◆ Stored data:
+-------+

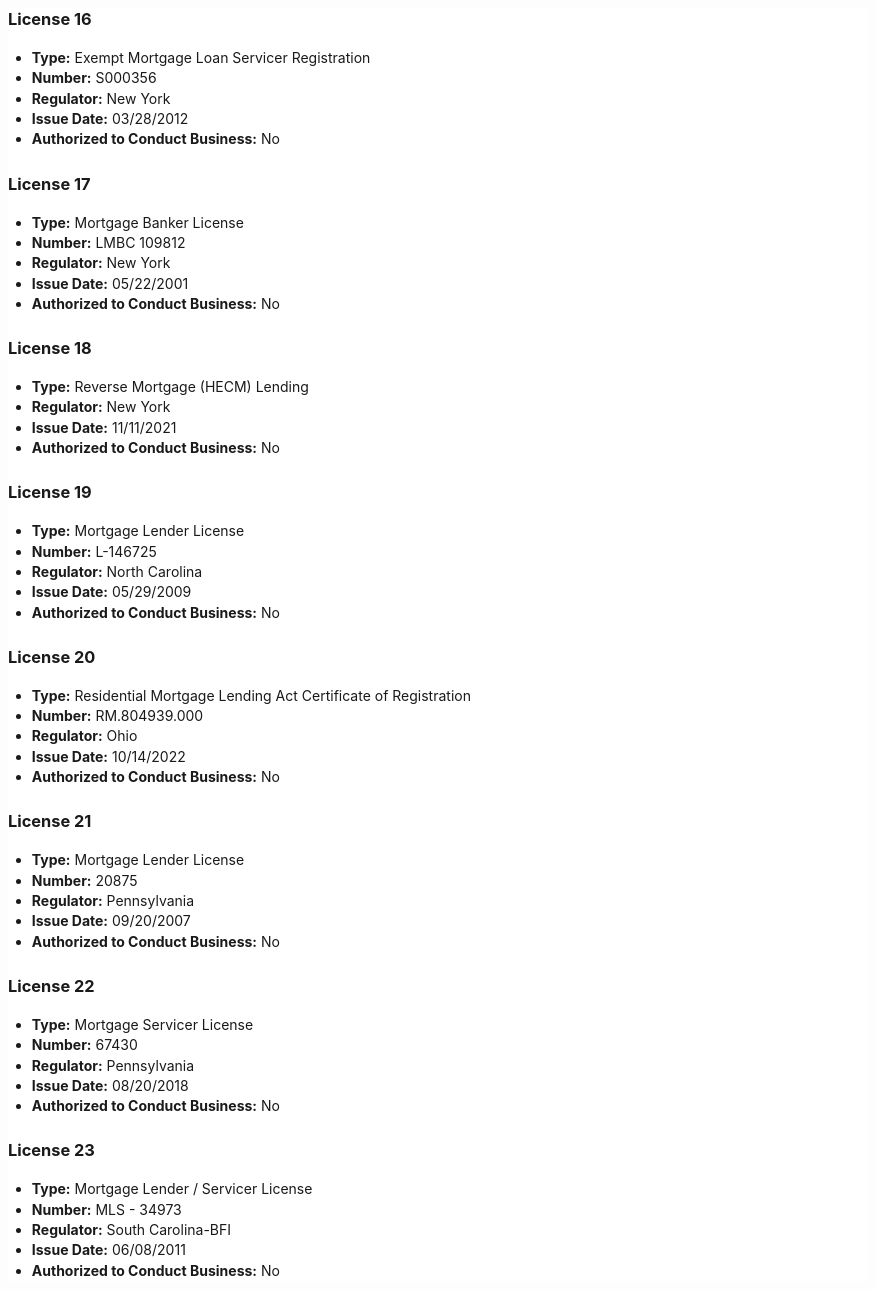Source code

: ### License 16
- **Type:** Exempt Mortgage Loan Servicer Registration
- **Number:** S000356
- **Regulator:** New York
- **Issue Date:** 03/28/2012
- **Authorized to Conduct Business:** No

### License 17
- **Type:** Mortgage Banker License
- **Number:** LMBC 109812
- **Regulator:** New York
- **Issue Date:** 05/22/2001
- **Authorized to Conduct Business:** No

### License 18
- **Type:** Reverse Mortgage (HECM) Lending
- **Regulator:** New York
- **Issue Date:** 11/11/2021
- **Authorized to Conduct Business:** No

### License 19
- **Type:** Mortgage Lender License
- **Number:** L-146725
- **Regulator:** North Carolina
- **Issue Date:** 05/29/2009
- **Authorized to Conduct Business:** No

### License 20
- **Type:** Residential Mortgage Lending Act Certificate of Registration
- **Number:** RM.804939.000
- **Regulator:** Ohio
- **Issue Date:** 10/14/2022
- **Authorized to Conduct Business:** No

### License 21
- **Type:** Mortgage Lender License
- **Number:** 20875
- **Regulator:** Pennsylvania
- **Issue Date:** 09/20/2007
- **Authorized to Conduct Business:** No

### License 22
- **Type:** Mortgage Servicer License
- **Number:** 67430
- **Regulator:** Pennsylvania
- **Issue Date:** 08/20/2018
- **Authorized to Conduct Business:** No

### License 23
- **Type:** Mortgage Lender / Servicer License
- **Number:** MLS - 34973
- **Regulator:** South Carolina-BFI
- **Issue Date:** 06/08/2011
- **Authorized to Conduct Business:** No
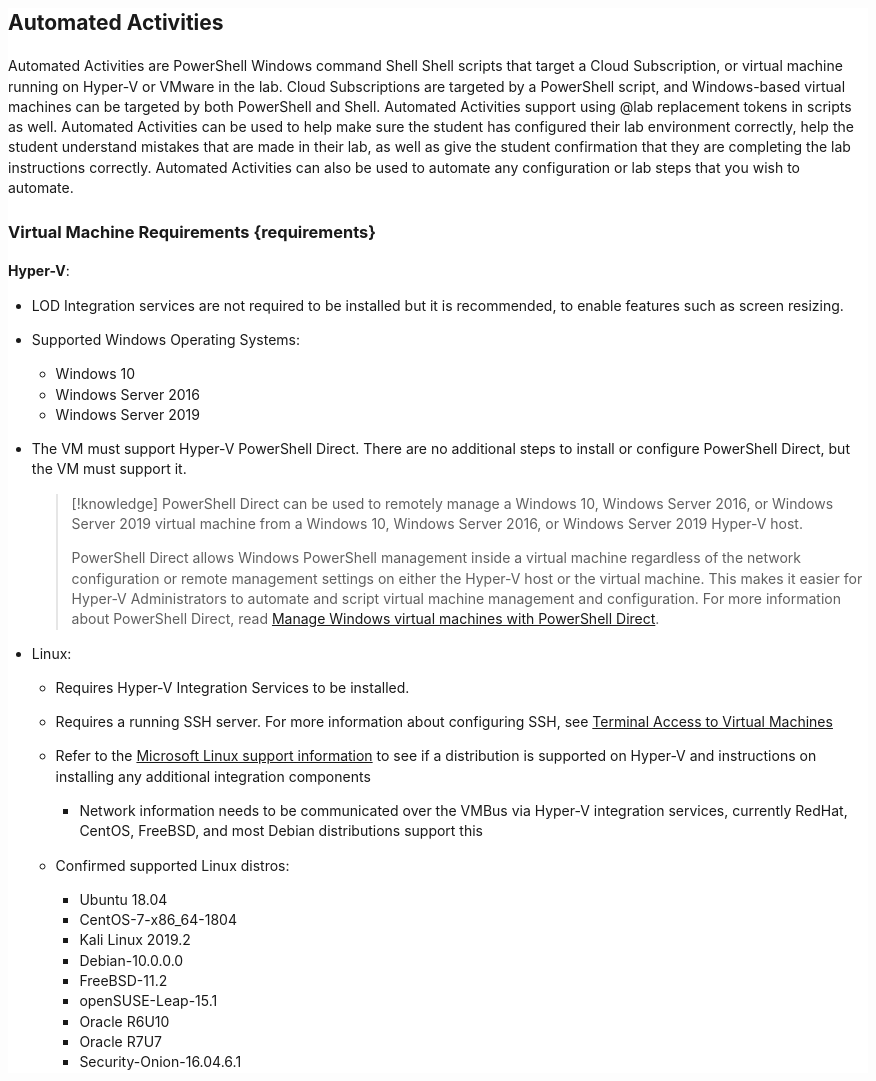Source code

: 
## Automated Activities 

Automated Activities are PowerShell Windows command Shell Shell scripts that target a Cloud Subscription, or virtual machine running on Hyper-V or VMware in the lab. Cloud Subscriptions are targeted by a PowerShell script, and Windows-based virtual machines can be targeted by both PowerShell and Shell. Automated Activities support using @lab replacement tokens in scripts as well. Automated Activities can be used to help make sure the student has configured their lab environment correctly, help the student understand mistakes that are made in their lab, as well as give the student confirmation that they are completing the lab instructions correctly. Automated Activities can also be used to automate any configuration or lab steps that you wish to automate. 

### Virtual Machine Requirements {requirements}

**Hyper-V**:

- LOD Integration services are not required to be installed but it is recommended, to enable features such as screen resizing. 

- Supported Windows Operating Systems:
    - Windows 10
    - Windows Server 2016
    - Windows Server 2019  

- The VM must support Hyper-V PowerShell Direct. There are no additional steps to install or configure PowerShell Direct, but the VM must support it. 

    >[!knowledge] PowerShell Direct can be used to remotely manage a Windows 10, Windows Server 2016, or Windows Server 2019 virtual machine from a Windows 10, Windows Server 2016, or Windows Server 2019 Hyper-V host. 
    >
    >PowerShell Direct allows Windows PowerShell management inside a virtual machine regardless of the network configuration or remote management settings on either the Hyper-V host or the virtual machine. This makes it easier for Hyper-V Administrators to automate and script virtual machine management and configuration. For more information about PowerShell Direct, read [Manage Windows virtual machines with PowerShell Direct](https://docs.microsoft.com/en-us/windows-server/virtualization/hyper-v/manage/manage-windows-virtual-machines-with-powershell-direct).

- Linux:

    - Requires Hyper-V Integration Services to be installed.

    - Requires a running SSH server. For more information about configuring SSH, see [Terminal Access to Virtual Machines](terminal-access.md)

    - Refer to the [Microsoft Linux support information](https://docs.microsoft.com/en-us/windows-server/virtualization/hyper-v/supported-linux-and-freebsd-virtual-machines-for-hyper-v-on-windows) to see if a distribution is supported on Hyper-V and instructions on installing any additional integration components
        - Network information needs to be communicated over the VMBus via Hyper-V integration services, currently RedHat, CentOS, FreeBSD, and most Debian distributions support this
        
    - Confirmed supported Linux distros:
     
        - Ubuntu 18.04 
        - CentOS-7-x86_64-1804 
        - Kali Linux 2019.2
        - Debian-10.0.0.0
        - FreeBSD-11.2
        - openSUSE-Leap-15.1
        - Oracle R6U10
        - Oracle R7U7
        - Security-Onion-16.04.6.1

+-------+

Reproduce every line of the data above verbatim, but leave out the pictures.

Source code

: ### License 16
- **Type:** Exempt Mortgage Loan Servicer Registration
- **Number:** S000356
- **Regulator:** New York
- **Issue Date:** 03/28/2012
- **Authorized to Conduct Business:** No

### License 17
- **Type:** Mortgage Banker License
- **Number:** LMBC 109812
- **Regulator:** New York
- **Issue Date:** 05/22/2001
- **Authorized to Conduct Business:** No

### License 18
- **Type:** Reverse Mortgage (HECM) Lending
- **Regulator:** New York
- **Issue Date:** 11/11/2021
- **Authorized to Conduct Business:** No

### License 19
- **Type:** Mortgage Lender License
- **Number:** L-146725
- **Regulator:** North Carolina
- **Issue Date:** 05/29/2009
- **Authorized to Conduct Business:** No

### License 20
- **Type:** Residential Mortgage Lending Act Certificate of Registration
- **Number:** RM.804939.000
- **Regulator:** Ohio
- **Issue Date:** 10/14/2022
- **Authorized to Conduct Business:** No

### License 21
- **Type:** Mortgage Lender License
- **Number:** 20875
- **Regulator:** Pennsylvania
- **Issue Date:** 09/20/2007
- **Authorized to Conduct Business:** No

### License 22
- **Type:** Mortgage Servicer License
- **Number:** 67430
- **Regulator:** Pennsylvania
- **Issue Date:** 08/20/2018
- **Authorized to Conduct Business:** No

### License 23
- **Type:** Mortgage Lender / Servicer License
- **Number:** MLS - 34973
- **Regulator:** South Carolina-BFI
- **Issue Date:** 06/08/2011
- **Authorized to Conduct Business:** No
Source code

: 
## Automated Activities 

Automated Activities are PowerShell Windows command Shell Shell scripts that target a Cloud Subscription, or virtual machine running on Hyper-V or VMware in the lab. Cloud Subscriptions are targeted by a PowerShell script, and Windows-based virtual machines can be targeted by both PowerShell and Shell. Automated Activities support using @lab replacement tokens in scripts as well. Automated Activities can be used to help make sure the student has configured their lab environment correctly, help the student understand mistakes that are made in their lab, as well as give the student confirmation that they are completing the lab instructions correctly. Automated Activities can also be used to automate any configuration or lab steps that you wish to automate. 

### Virtual Machine Requirements {requirements}

**Hyper-V**:

- LOD Integration services are not required to be installed but it is recommended, to enable features such as screen resizing. 

- Supported Windows Operating Systems:
    - Windows 10
    - Windows Server 2016
    - Windows Server 2019  

- The VM must support Hyper-V PowerShell Direct. There are no additional steps to install or configure PowerShell Direct, but the VM must support it. 

    >[!knowledge] PowerShell Direct can be used to remotely manage a Windows 10, Windows Server 2016, or Windows Server 2019 virtual machine from a Windows 10, Windows Server 2016, or Windows Server 2019 Hyper-V host. 
    >
    >PowerShell Direct allows Windows PowerShell management inside a virtual machine regardless of the network configuration or remote management settings on either the Hyper-V host or the virtual machine. This makes it easier for Hyper-V Administrators to automate and script virtual machine management and configuration. For more information about PowerShell Direct, read [Manage Windows virtual machines with PowerShell Direct](https://docs.microsoft.com/en-us/windows-server/virtualization/hyper-v/manage/manage-windows-virtual-machines-with-powershell-direct).

- Linux:

    - Requires Hyper-V Integration Services to be installed.

    - Requires a running SSH server. For more information about configuring SSH, see [Terminal Access to Virtual Machines](terminal-access.md)

    - Refer to the [Microsoft Linux support information](https://docs.microsoft.com/en-us/windows-server/virtualization/hyper-v/supported-linux-and-freebsd-virtual-machines-for-hyper-v-on-windows) to see if a distribution is supported on Hyper-V and instructions on installing any additional integration components
        - Network information needs to be communicated over the VMBus via Hyper-V integration services, currently RedHat, CentOS, FreeBSD, and most Debian distributions support this
        
    - Confirmed supported Linux distros:
     
        - Ubuntu 18.04 
        - CentOS-7-x86_64-1804 
        - Kali Linux 2019.2
        - Debian-10.0.0.0
        - FreeBSD-11.2
        - openSUSE-Leap-15.1
        - Oracle R6U10
        - Oracle R7U7
        - Security-Onion-16.04.6.1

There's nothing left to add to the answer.